Terkait itu, KPK menegaskan bisa melakukan supervisi terhadap perkara yang tidak berjalan dalam waktu 2 tahun atau lebih.
Hal itu sebagaimana disampaikan Wakil Ketua KPK, Nurul Ghufron yang membenarkan telah menerima surat permintaan supervisi dari Polda Metro Jaya.
"Iya kami sudah menerima surat permintaan supervisi dari Polda Metro Jaya. Saat ini kami masih pertimbangkan permintaan tersebut," kata Ghufron kepada
Kantor Berita Politik RMOL di Jakarta, Minggu (29/10).

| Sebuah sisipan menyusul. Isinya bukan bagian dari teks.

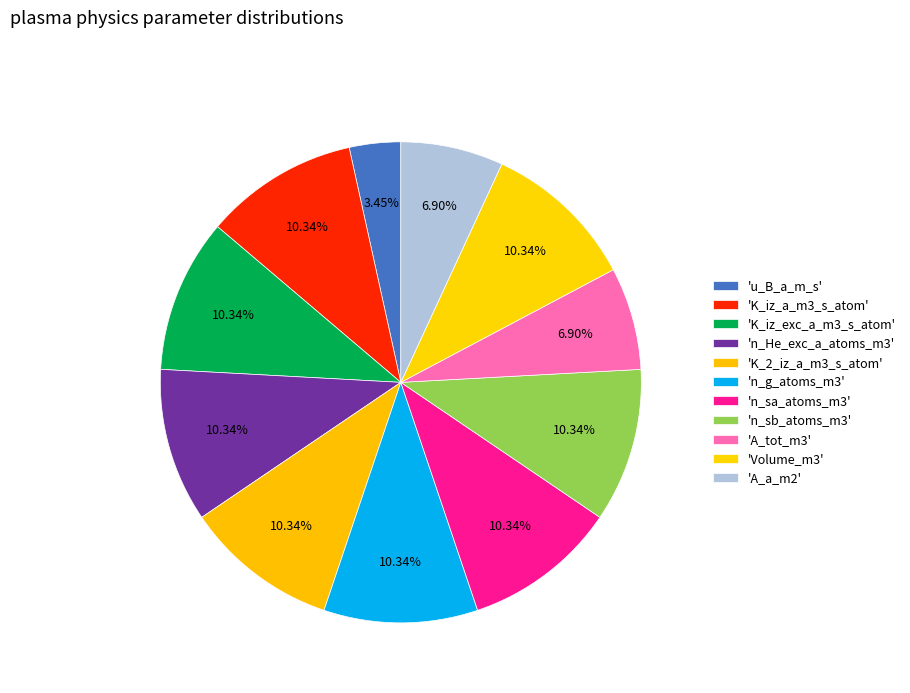

How many slices are in this pie chart?

11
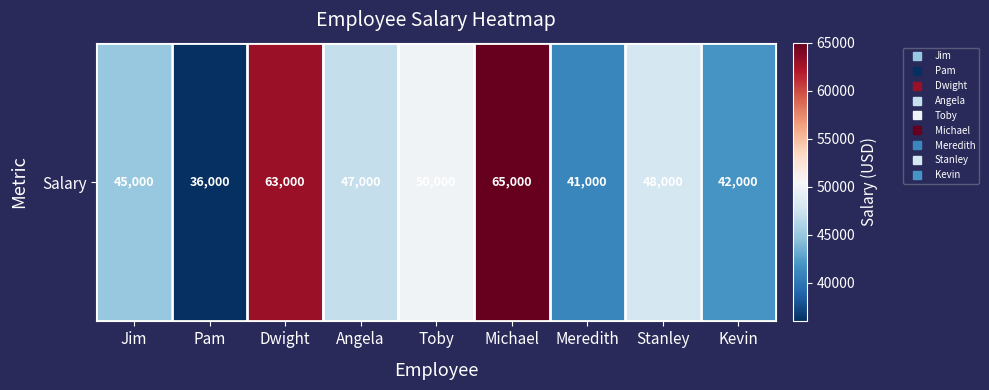

Rank the categories by value from lowest to highest.

Pam, Meredith, Kevin, Jim, Angela, Stanley, Toby, Dwight, Michael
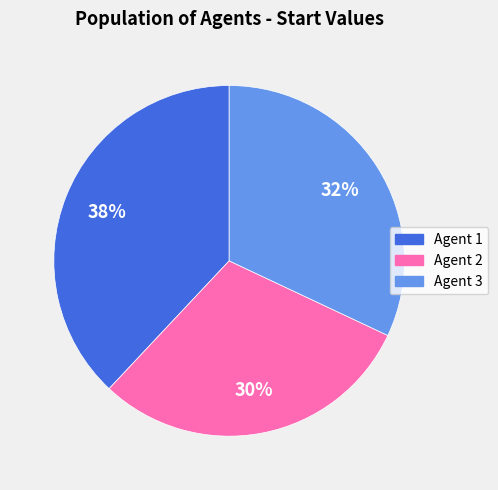

To the nearest percent, what is the average slice percentage?

33%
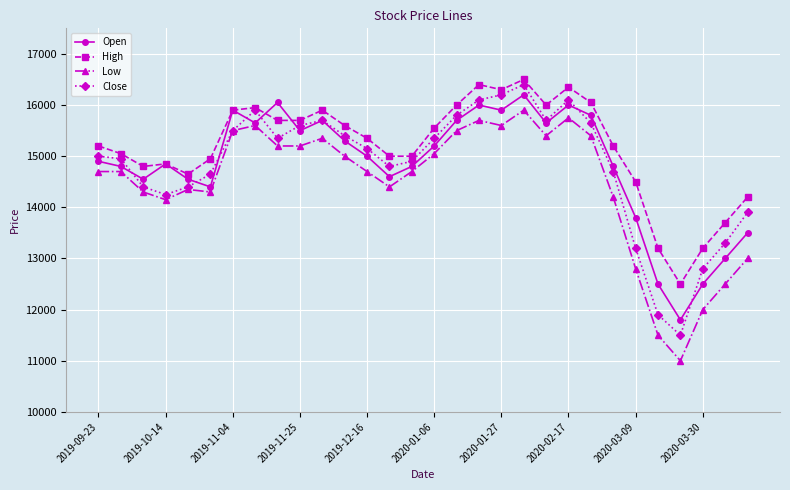

True or false: High and Low cross at least once.

False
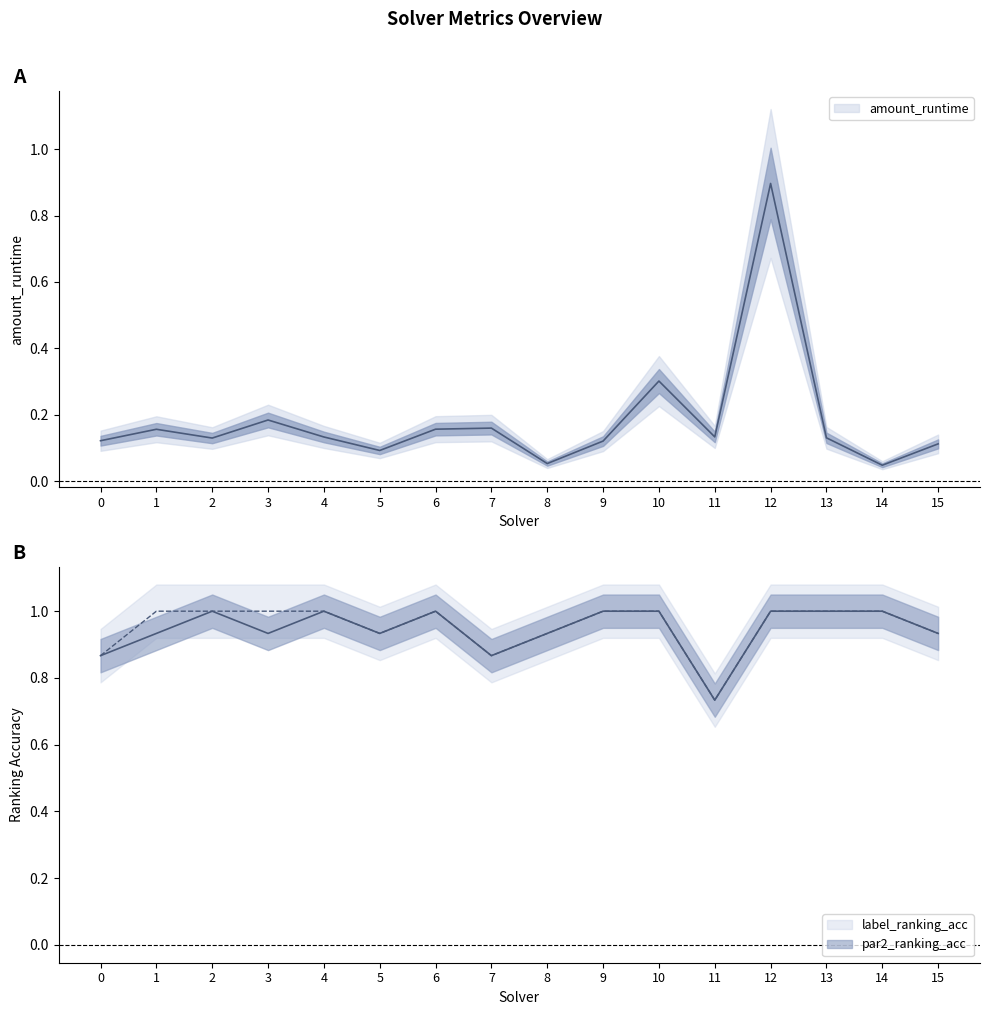

How many data points in par2_ranking_acc are less than 1?

8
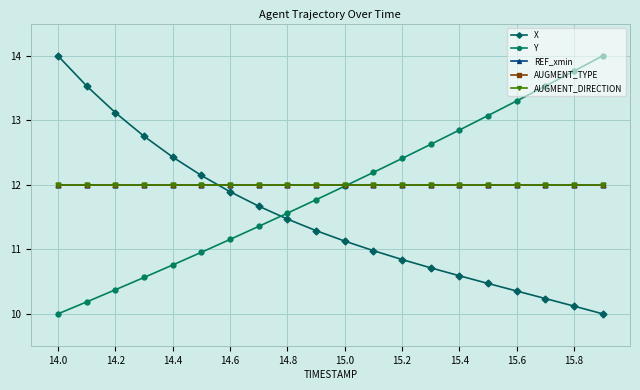

How many lines are shown in the chart?

5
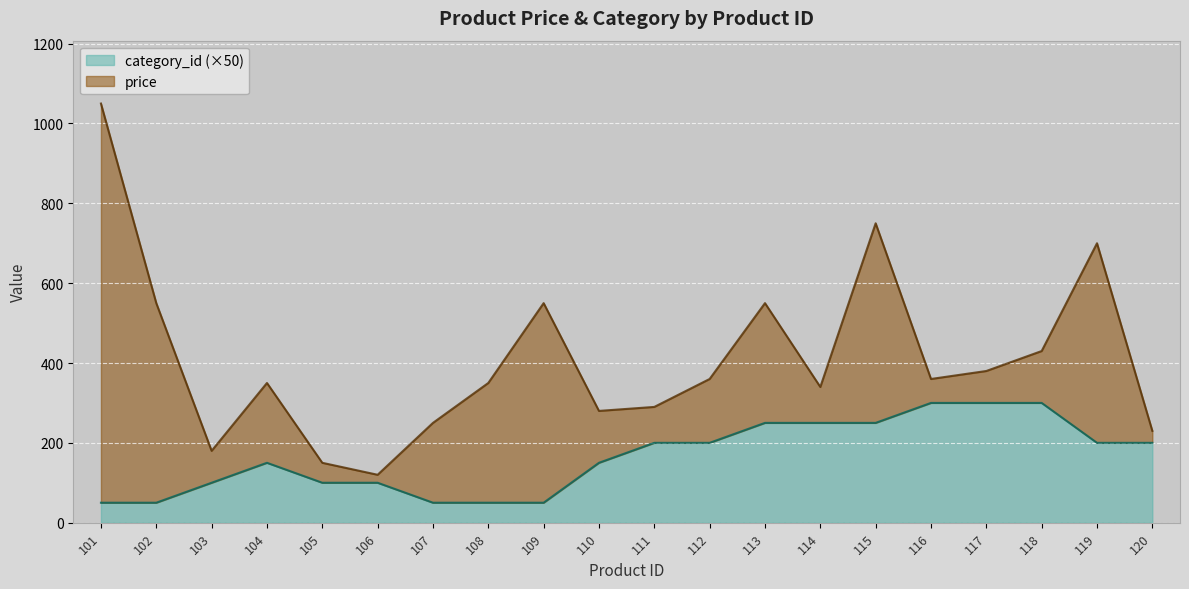

The value at 117 is 300. True or false?

True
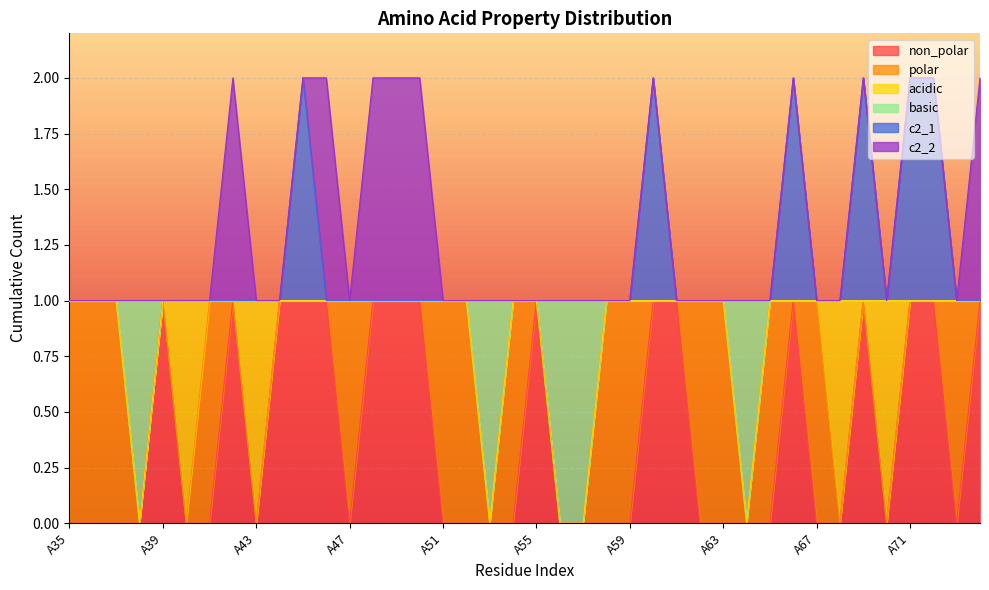

What are all the series names shown in the legend?

non_polar, polar, acidic, basic, c2_1, c2_2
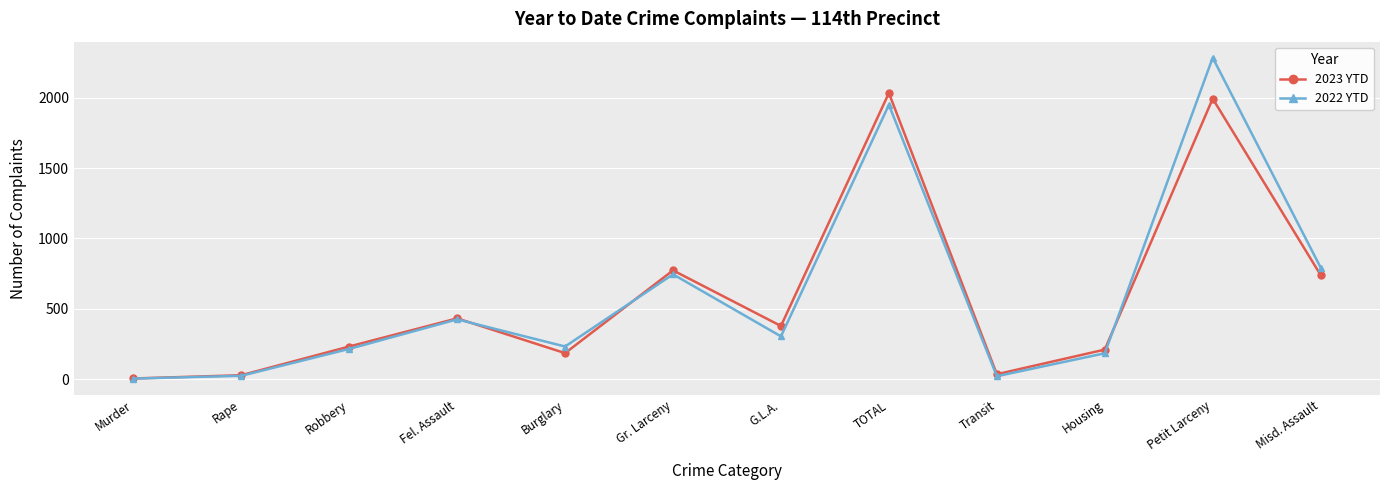

True or false: 2023 YTD has a value of 185 at Burglary.

True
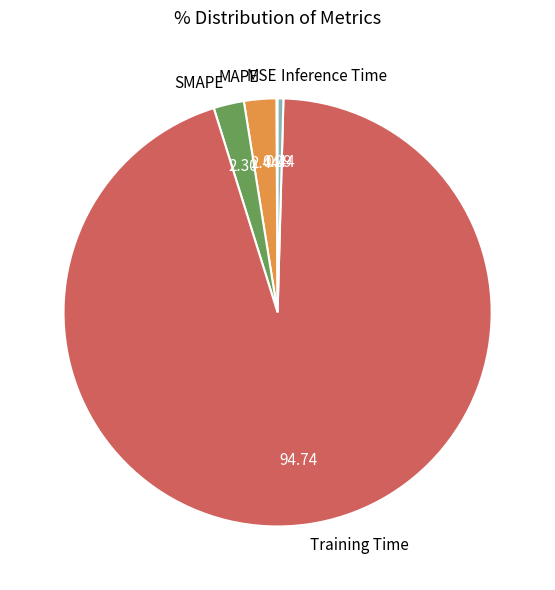

What is the largest slice in the pie chart?

Training Time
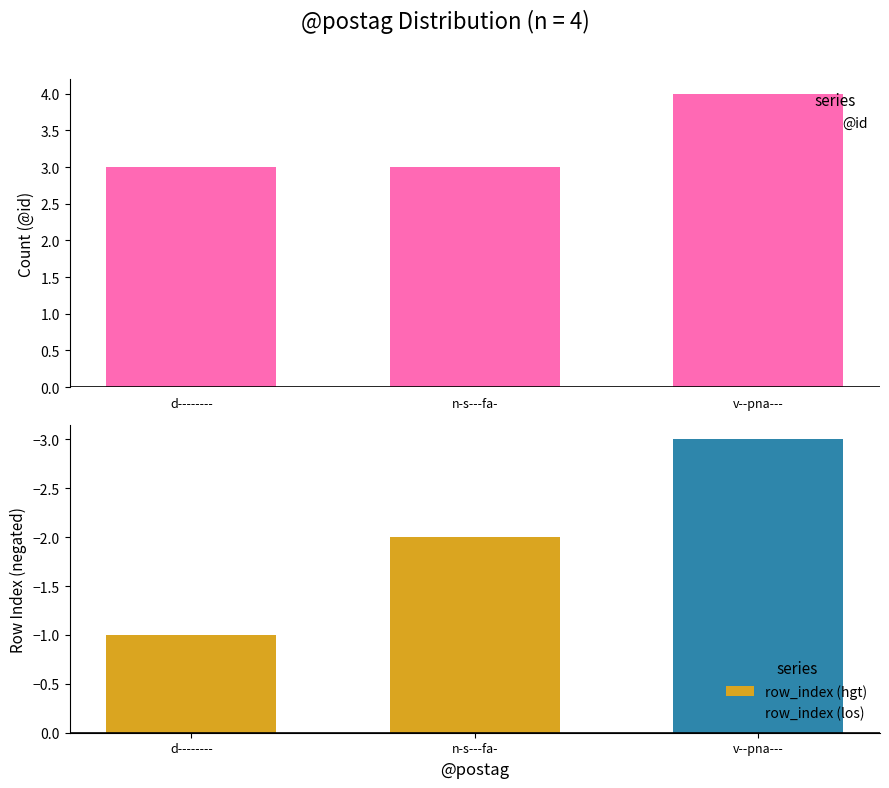

Is it true that the value at n-s---fa- is 1?

False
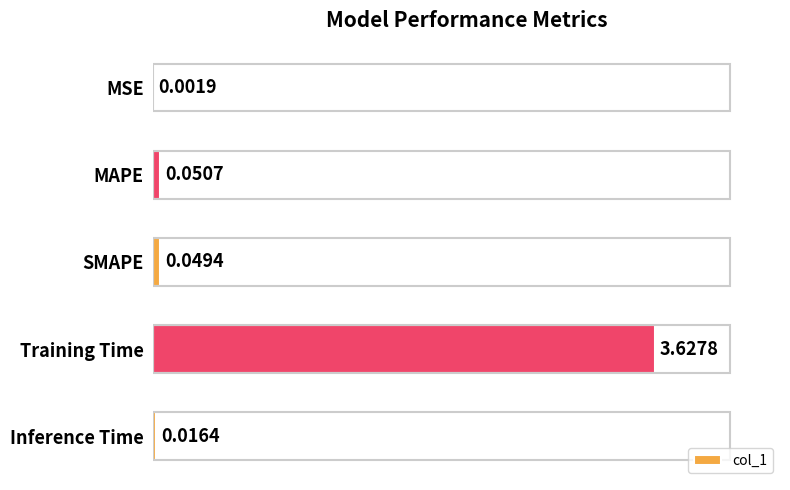

Where is the data nearest to the value 1?

MAPE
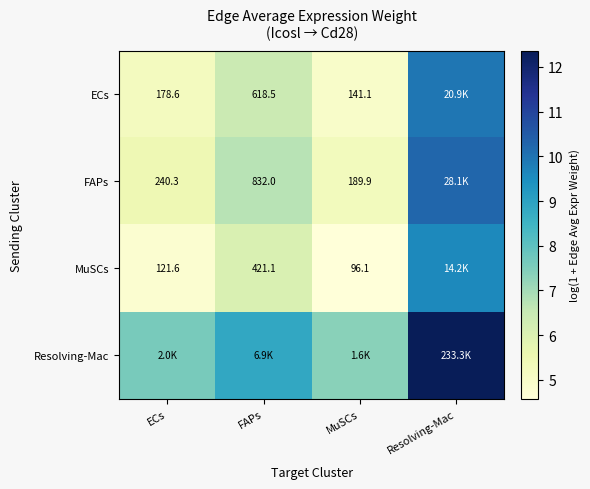

At which label does FAPs reach its minimum?

MuSCs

Mengingat kata Ghufron, pelaksanaan supervisi didasarkan pada Perpres 102/2020 tentang Pelaksanaan Supervisi Pemberantasan Tindak Pidana Korupsi.
Dalam Pasal 1 angka 4 dijelaskan bahwa, supervisi adalah kegiatan pengawasan, penelitian, atau penelaahan terhadap instansi yang berwenang melaksanakan pemberantasan tindak pidana korupsi guna percepatan hasil penyelesaian penanganan perkara tindak pidana korupsi serta terciptanya sinergitas antar instansi terkait.
"Berdasarkan ketentuan tersebut tujuan supervisi adalah guna mempercepat, kami memiliki standar waktu yang kami tetapkan sebagai perkara disupervisi adalah yang tidak berproses dalam waktu 2 tahun atau lebih. Sementara perkara yang dimintakan supervisi oleh Polda Metro Jaya mulai Agustus 2023 artinya baru 3 bulan," terang Ghufron.
Namun begitu, Ghufron mengaku memahami bahwa Polda Metro Jaya meminta supervisi sebagai itikad transparansi agar proses hukum perkara dugaan pemerasan oleh pimpinan KPK akuntabel.
"Untuk itu masih kami pertimbangkan karena kami pun memahami segenap masyarakat memperhatikan perkara ini dan menunggu proses hukum yang akuntabel, namun kami harus tetap dalam prosedur hukum sesuai peraturan perundangan," pungkas Ghufron.